Hoy, una imagen cuidadosamente pulida para interpelar a una audiencia específica representa un mayor capital político que un universo de saberes sólidos acerca de cómo gobernar. El mensaje simplista y polarizante que conecte sentimentalmente con el desencanto ciudadano se impone ante el debate profundo y el consenso racional en torno a los grandes problemas nacionales. El discurso vacío seduce. La evaluación crítica repele. En consecuencia, se construye un imaginario fantasmático desde el que se piensa que los procesos electorales —y en última instancia, los futuros posibles— se movilizan a modo de reality show. Lo importante se trivializa. La retórica sensacionalista es reina. Dividir y vencer se erige en ley. La comunidad va en declive. La calidad del debate público pasa a segundo plano. Lo que importa es la presencia constante en las pantallas. La ciudadanía se reduce a un mero consumidor. Estética 1 – Ética 0.
Ahora bien, ¿cuáles son algunas de las consecuencias de la banalización de la política? En principio, lo más evidente es la transformación de esta actividad en un gran circo. Y esto no es un asunto menor. Sin duda, puede conducir a la toma de decisiones nefastas por parte de las y los ciudadanos (i. e. la elección de líderes que son titánicos mientras están en campaña, pero que son un costal de papas al momento de gobernar). A lo anterior habría que sumar tanto el erosionamiento de lo democrático como la despolitización de la sociedad.

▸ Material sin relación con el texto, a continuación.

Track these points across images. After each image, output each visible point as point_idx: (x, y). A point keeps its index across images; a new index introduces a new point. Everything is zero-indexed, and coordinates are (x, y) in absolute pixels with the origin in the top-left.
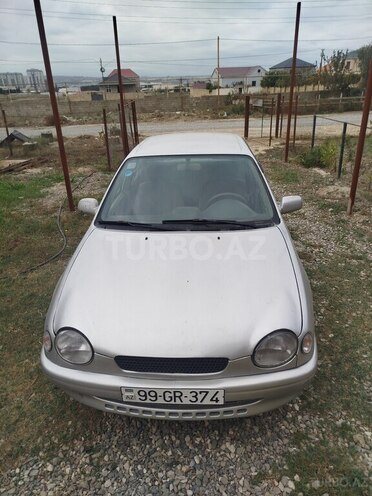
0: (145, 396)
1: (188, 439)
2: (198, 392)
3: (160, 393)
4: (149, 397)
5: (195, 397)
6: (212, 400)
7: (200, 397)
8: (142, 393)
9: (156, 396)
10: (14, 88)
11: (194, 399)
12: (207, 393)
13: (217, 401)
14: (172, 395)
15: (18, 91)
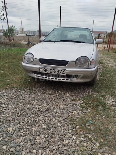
0: (45, 70)
1: (57, 91)
2: (59, 70)
3: (49, 70)
4: (46, 71)
5: (58, 72)
6: (63, 73)
7: (60, 72)
8: (45, 69)
9: (48, 71)
10: (33, 35)
11: (58, 73)
12: (61, 70)
13: (64, 74)
14: (52, 71)
15: (34, 36)
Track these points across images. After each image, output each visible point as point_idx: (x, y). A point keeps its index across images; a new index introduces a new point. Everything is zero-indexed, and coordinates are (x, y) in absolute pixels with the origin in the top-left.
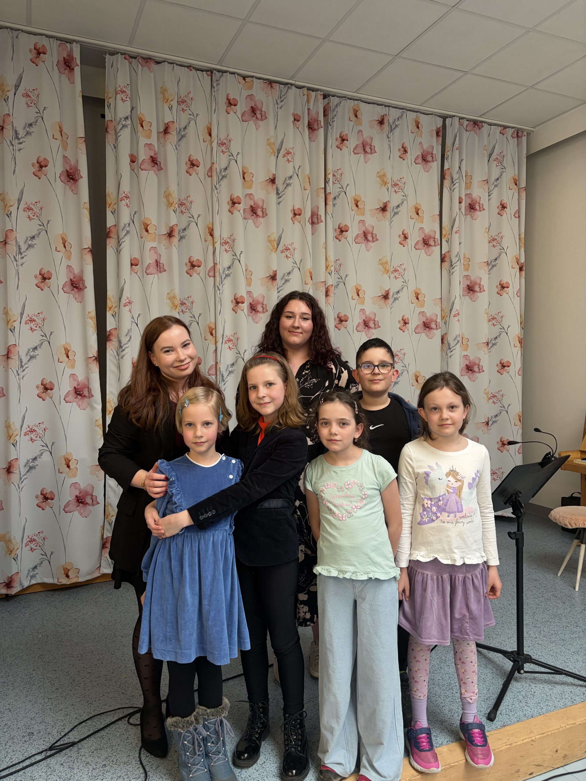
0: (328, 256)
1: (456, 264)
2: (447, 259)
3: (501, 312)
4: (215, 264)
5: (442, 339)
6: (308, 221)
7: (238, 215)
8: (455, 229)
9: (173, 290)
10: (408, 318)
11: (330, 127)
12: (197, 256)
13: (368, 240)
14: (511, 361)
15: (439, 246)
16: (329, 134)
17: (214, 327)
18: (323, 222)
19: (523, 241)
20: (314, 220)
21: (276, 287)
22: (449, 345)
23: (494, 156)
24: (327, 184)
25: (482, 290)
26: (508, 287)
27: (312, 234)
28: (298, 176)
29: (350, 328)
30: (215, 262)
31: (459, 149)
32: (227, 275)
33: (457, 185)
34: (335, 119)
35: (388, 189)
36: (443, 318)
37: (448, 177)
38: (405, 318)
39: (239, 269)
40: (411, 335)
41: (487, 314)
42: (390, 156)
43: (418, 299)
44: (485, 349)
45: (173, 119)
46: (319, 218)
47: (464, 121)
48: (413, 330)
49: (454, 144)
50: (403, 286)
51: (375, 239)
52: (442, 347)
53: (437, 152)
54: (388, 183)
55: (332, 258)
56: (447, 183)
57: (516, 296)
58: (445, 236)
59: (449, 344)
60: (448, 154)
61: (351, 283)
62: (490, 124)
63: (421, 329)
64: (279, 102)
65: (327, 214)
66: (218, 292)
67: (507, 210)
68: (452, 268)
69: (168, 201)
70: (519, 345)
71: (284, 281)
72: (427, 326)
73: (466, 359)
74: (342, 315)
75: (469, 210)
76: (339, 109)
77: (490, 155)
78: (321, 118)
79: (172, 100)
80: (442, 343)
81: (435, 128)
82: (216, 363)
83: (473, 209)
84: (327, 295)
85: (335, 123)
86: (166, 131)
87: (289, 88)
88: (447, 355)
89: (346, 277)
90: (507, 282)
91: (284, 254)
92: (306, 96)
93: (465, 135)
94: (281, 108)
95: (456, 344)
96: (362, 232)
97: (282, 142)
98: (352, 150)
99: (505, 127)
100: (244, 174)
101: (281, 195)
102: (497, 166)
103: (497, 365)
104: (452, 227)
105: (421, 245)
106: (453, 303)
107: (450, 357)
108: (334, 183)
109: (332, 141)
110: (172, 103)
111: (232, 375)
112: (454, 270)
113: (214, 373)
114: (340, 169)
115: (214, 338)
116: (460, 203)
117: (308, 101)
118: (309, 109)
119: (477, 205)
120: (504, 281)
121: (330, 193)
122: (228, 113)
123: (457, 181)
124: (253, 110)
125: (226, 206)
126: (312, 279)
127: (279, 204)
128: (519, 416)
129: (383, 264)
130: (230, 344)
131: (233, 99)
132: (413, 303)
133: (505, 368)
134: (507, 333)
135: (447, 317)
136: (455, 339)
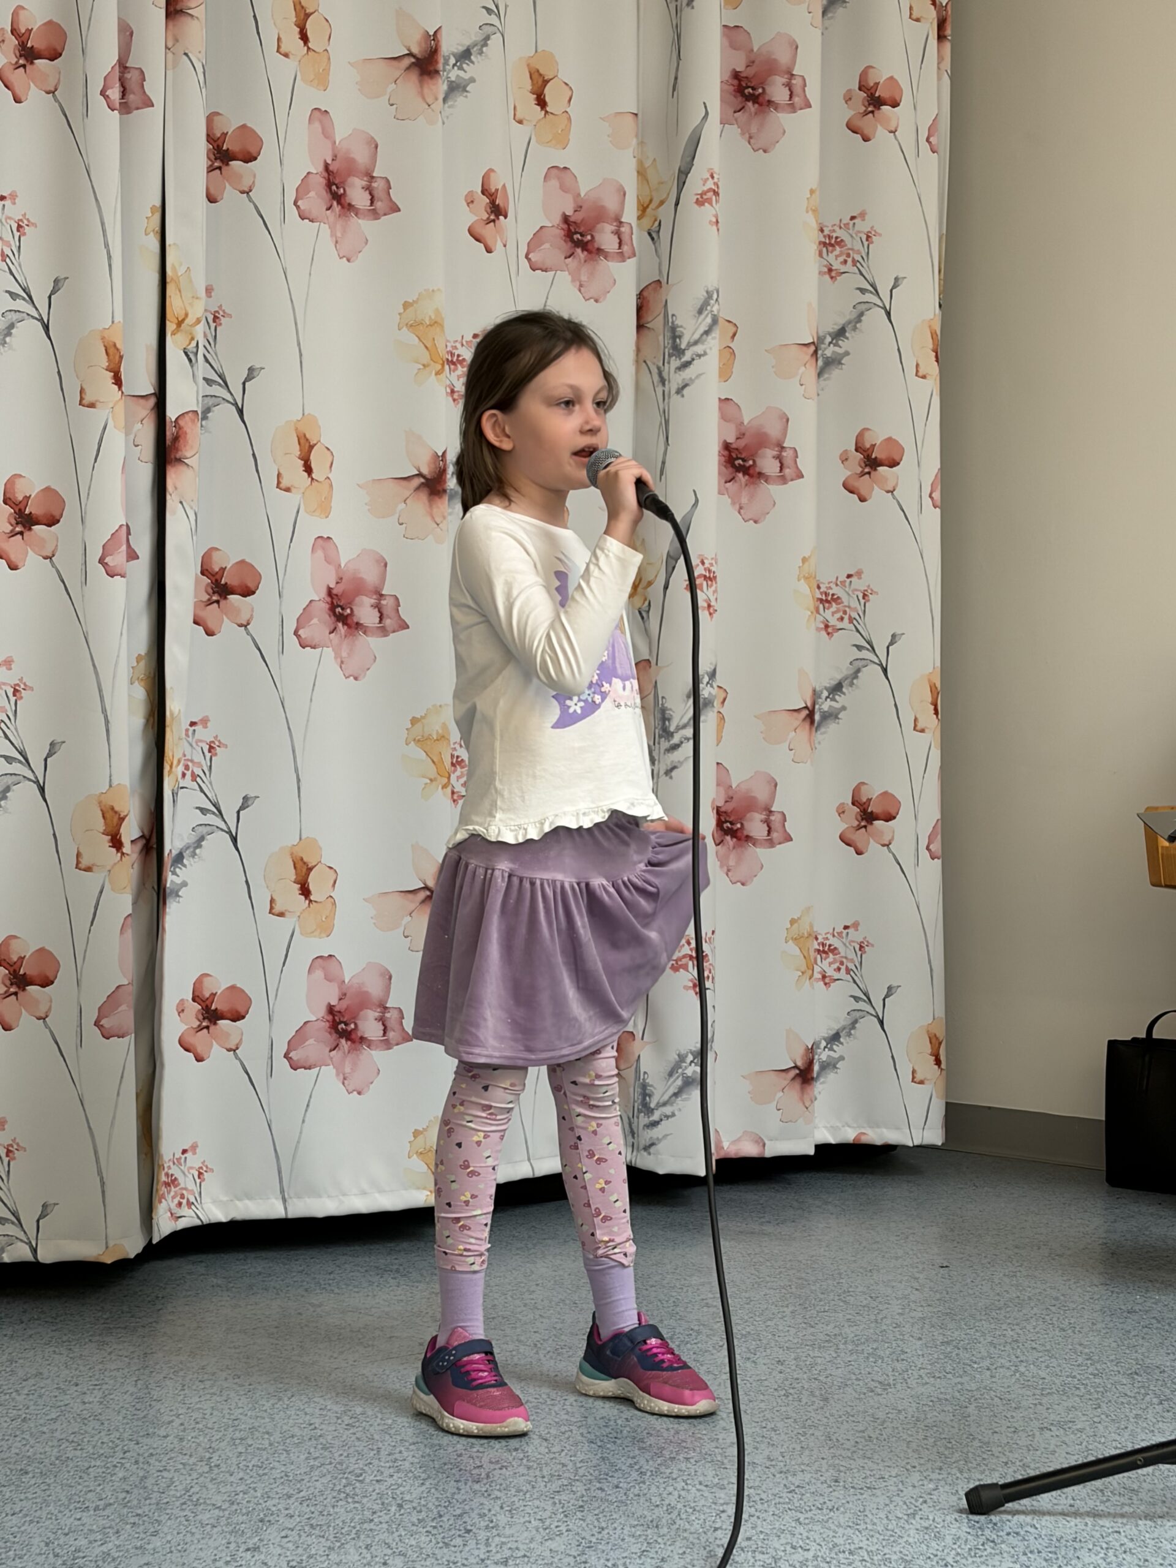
3: (863, 215)
5: (640, 309)
10: (504, 186)
14: (906, 441)
22: (675, 334)
25: (796, 101)
26: (895, 104)
29: (268, 196)
36: (643, 209)
38: (495, 184)
40: (513, 269)
41: (815, 214)
43: (542, 103)
44: (809, 372)
48: (523, 250)
50: (488, 30)
52: (638, 350)
57: (924, 146)
59: (673, 329)
63: (553, 250)
70: (933, 369)
72: (578, 236)
73: (730, 418)
74: (227, 125)
80: (640, 327)
84: (174, 8)
88: (663, 381)
90: (891, 78)
95: (707, 333)
103: (844, 459)
106: (695, 141)
107: (679, 391)
120: (880, 75)
128: (933, 688)
132: (520, 122)
133: (880, 469)
134: (888, 314)
135: (662, 203)
136: (700, 312)
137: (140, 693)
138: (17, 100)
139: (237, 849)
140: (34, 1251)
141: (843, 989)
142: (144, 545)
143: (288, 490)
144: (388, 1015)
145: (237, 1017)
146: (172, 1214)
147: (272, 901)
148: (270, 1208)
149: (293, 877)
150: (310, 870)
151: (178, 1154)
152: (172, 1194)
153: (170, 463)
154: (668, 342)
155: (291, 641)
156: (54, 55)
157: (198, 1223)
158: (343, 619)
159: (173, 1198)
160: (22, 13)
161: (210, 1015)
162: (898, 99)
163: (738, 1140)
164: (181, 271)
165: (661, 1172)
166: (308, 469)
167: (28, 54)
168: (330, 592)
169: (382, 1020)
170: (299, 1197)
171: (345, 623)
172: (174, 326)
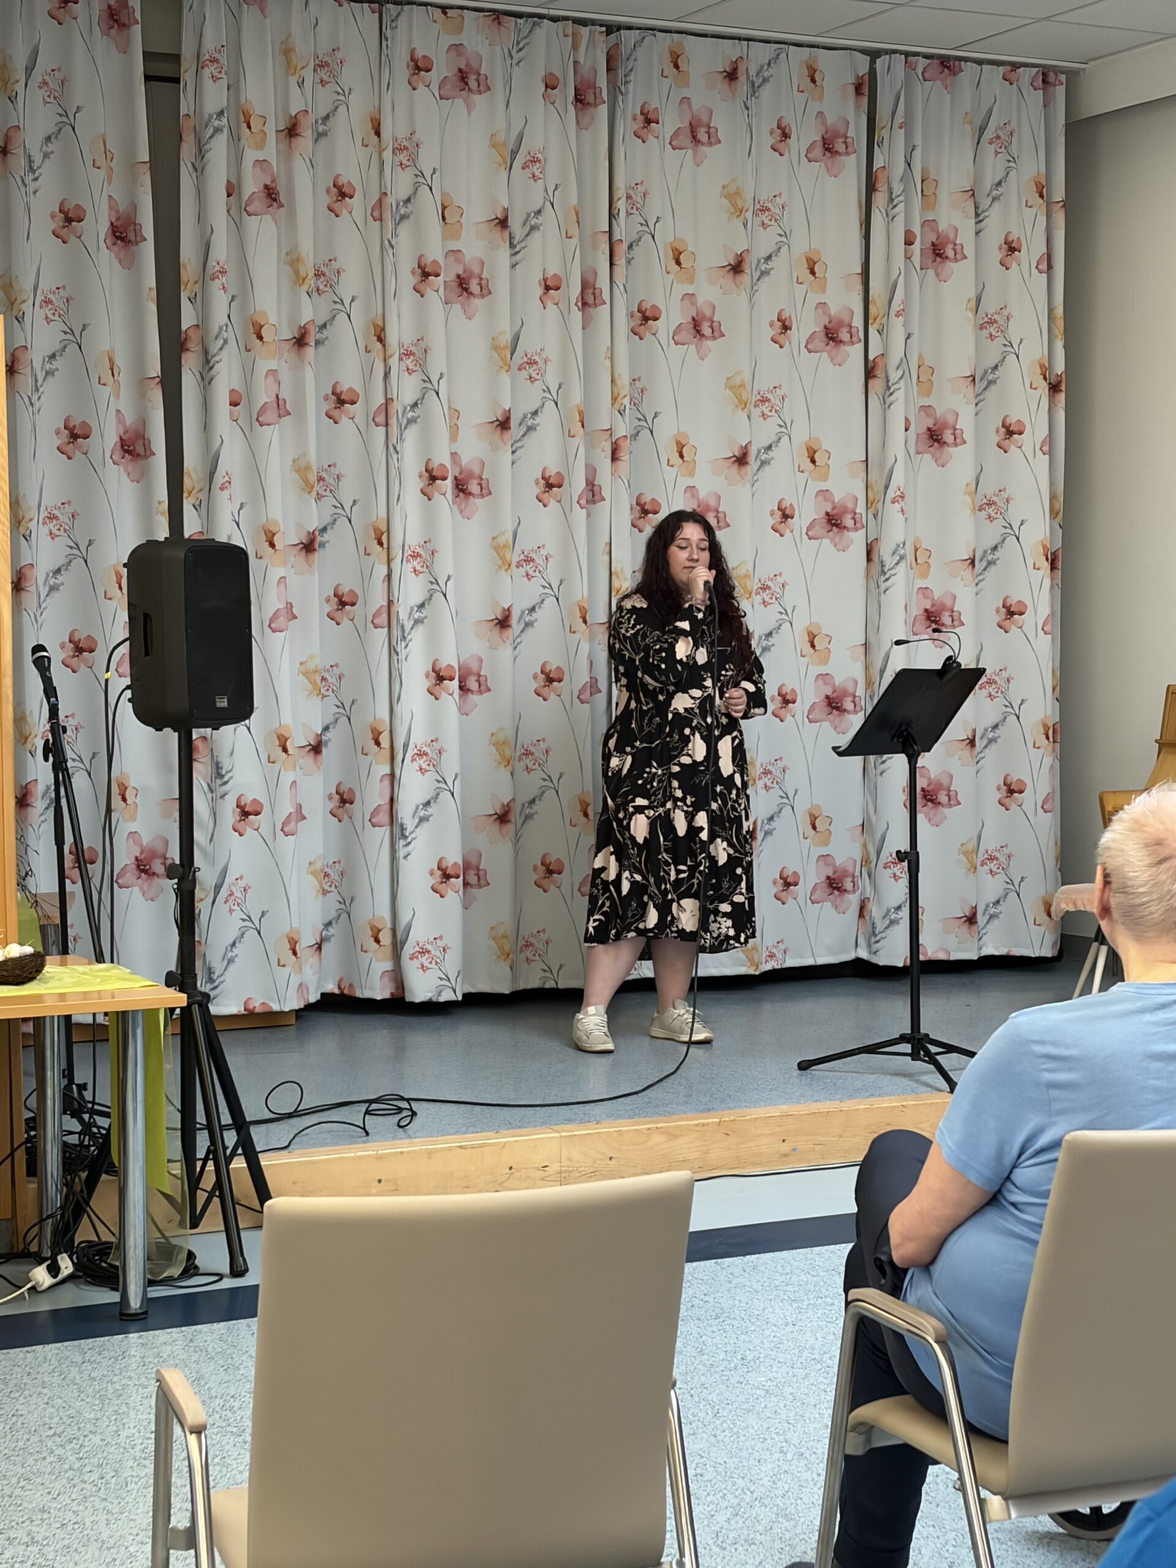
0: (616, 375)
1: (897, 386)
2: (879, 372)
3: (1006, 488)
4: (388, 401)
5: (869, 553)
6: (576, 304)
7: (434, 299)
8: (896, 305)
9: (305, 454)
10: (791, 504)
11: (620, 98)
12: (350, 381)
13: (703, 335)
14: (1028, 602)
15: (862, 344)
16: (619, 112)
17: (384, 529)
18: (605, 303)
19: (1060, 323)
20: (589, 298)
21: (509, 444)
22: (883, 566)
23: (989, 133)
24: (614, 221)
25: (958, 440)
26: (1021, 433)
27: (583, 328)
28: (552, 205)
30: (389, 396)
31: (907, 125)
32: (410, 421)
33: (901, 207)
34: (632, 77)
35: (745, 225)
36: (869, 505)
37: (882, 186)
38: (785, 504)
39: (436, 410)
40: (798, 542)
41: (973, 493)
42: (750, 150)
43: (813, 461)
44: (968, 573)
45: (306, 106)
46: (597, 295)
47: (917, 61)
48: (804, 531)
49: (894, 114)
50: (780, 435)
51: (717, 333)
52: (868, 569)
53: (857, 132)
54: (747, 210)
55: (624, 380)
56: (880, 199)
57: (1039, 452)
58: (875, 320)
59: (882, 562)
60: (882, 133)
61: (666, 430)
62: (980, 62)
63: (820, 529)
64: (514, 52)
65: (614, 285)
66: (395, 456)
67: (1023, 255)
68: (888, 393)
69: (297, 273)
70: (1046, 565)
71: (525, 429)
72: (834, 521)
73: (925, 597)
74: (647, 498)
75: (931, 256)
76: (640, 52)
77: (982, 130)
78: (602, 81)
79: (303, 68)
80: (869, 559)
81: (851, 79)
82: (390, 603)
83: (939, 255)
84: (614, 458)
85: (631, 85)
86: (292, 131)
87: (534, 24)
88: (878, 587)
89: (655, 417)
90: (1019, 420)
91: (524, 374)
92: (570, 39)
93: (920, 90)
94: (518, 64)
95: (897, 564)
96: (690, 319)
97: (521, 137)
98: (668, 140)
99: (1015, 66)
100: (444, 208)
101: (517, 249)
102: (997, 153)
103: (996, 612)
104: (890, 301)
105: (820, 342)
106: (892, 472)
107: (885, 592)
108: (628, 214)
109: (626, 126)
110: (303, 72)
111: (420, 628)
112: (892, 398)
113: (386, 623)
114: (642, 183)
115: (385, 550)
116: (909, 242)
117: (575, 46)
118: (576, 63)
119: (950, 246)
120: (1013, 419)
121: (621, 240)
122: (414, 89)
123: (901, 198)
124: (463, 76)
125: (408, 279)
126: (583, 426)
127: (513, 266)
128: (1046, 727)
129: (735, 388)
130: (416, 563)
131: (424, 57)
132: (802, 472)
133: (1015, 616)
134: (1018, 539)
135: (878, 501)
136: (894, 553)
138: (545, 506)
140: (557, 984)
141: (1001, 878)
142: (603, 686)
154: (880, 568)
156: (560, 486)
157: (639, 977)
160: (547, 469)
162: (1023, 431)
163: (937, 951)
164: (619, 569)
165: (881, 964)
167: (549, 486)
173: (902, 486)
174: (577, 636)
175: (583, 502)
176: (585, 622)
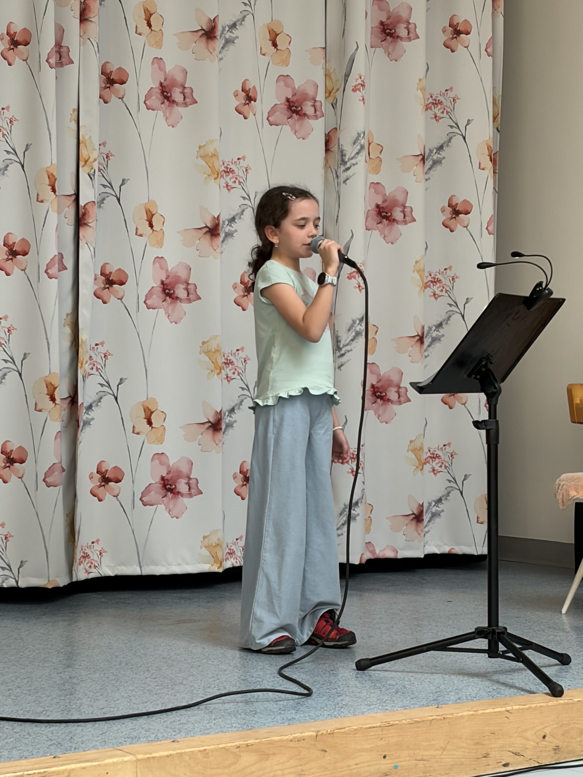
3: (451, 89)
5: (327, 143)
10: (254, 87)
14: (474, 202)
22: (343, 155)
25: (412, 35)
26: (468, 33)
29: (131, 99)
36: (329, 93)
38: (249, 86)
40: (260, 126)
41: (423, 90)
43: (275, 45)
44: (419, 169)
48: (266, 116)
50: (245, 13)
52: (326, 160)
57: (484, 53)
59: (342, 151)
63: (281, 115)
70: (490, 165)
72: (294, 108)
73: (377, 192)
74: (113, 67)
80: (327, 150)
84: (83, 18)
88: (337, 177)
90: (466, 20)
95: (358, 153)
103: (443, 211)
106: (352, 60)
107: (345, 182)
120: (460, 19)
132: (264, 55)
133: (460, 215)
134: (464, 138)
135: (338, 90)
136: (354, 143)
137: (68, 331)
138: (10, 64)
139: (117, 403)
140: (17, 582)
141: (443, 476)
142: (69, 263)
143: (141, 235)
144: (191, 482)
145: (118, 481)
146: (86, 571)
147: (134, 427)
148: (134, 570)
149: (144, 416)
150: (152, 413)
151: (90, 544)
152: (87, 561)
153: (81, 225)
154: (340, 158)
155: (143, 306)
156: (26, 44)
158: (170, 295)
159: (87, 563)
160: (12, 25)
161: (105, 480)
162: (469, 31)
163: (385, 549)
164: (87, 138)
166: (151, 226)
167: (15, 43)
168: (162, 283)
169: (188, 484)
170: (147, 565)
171: (170, 297)
172: (83, 163)
173: (363, 74)
174: (45, 206)
175: (53, 61)
176: (54, 190)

Por una parte, privilegiar la forma por encima del contenido conlleva el riesgo de dejarse llevar por simpáticas ocurrencias populistas —inviables y carentes de sustento— y abandonar a su suerte la crítica y la racionalidad (o la versión más ominosa de este proceso: el enmascaramiento de intereses personales o partidistas que se presentan ante la sociedad como si fuesen el«interés público»). Así, el anclaje mediático de la política suele fomentar la polarización y la confrontación, obliterando las posibilidades del diálogo y del consenso. Adiós, democracia. Hola, oligarquía.
En última instancia, todo ello produce una estructura que incrementa la desconfianza tanto en las instituciones supuestamente democráticas como en la clase política en general. Se desgarra el vínculo entre las preocupaciones de la sociedad y la arquitectura de la agenda gubernamental, central para la arquitectura de lo democrático. De tal forma que se desincentiva el involucramiento ciudadano en los asuntos públicos, produciendo así un vacío en el campo político que suele ser llenado por algunos de los poderes fácticos. ¿Alguien dijo «crisis de representación»? No está de más señalar —con alarma— que en un país con condiciones como las nuestras no es descabellado pensar en la instauración de soberanías criminales basadas en regímenes de violencia. Ojo ahí. Este es un peligro latente. En fin, aquí lo dejo por hoy.
Con seguridad, en próximas entregas discutiré acerca de algunas otras consecuencias de la banalización de la política. Solo me resta decir que, de cara al próximo proceso electoral de 2024 —uno de los más importantes de nuestra historia reciente—, no está de más parafrasear a aquel famoso primer ministro francés y afirmar que hoy —quizá más que nunca— la política es más que un espectáculo. Por el contrario, es un asunto terriblemente relevante como para dejarlo solo en manos de la clase política.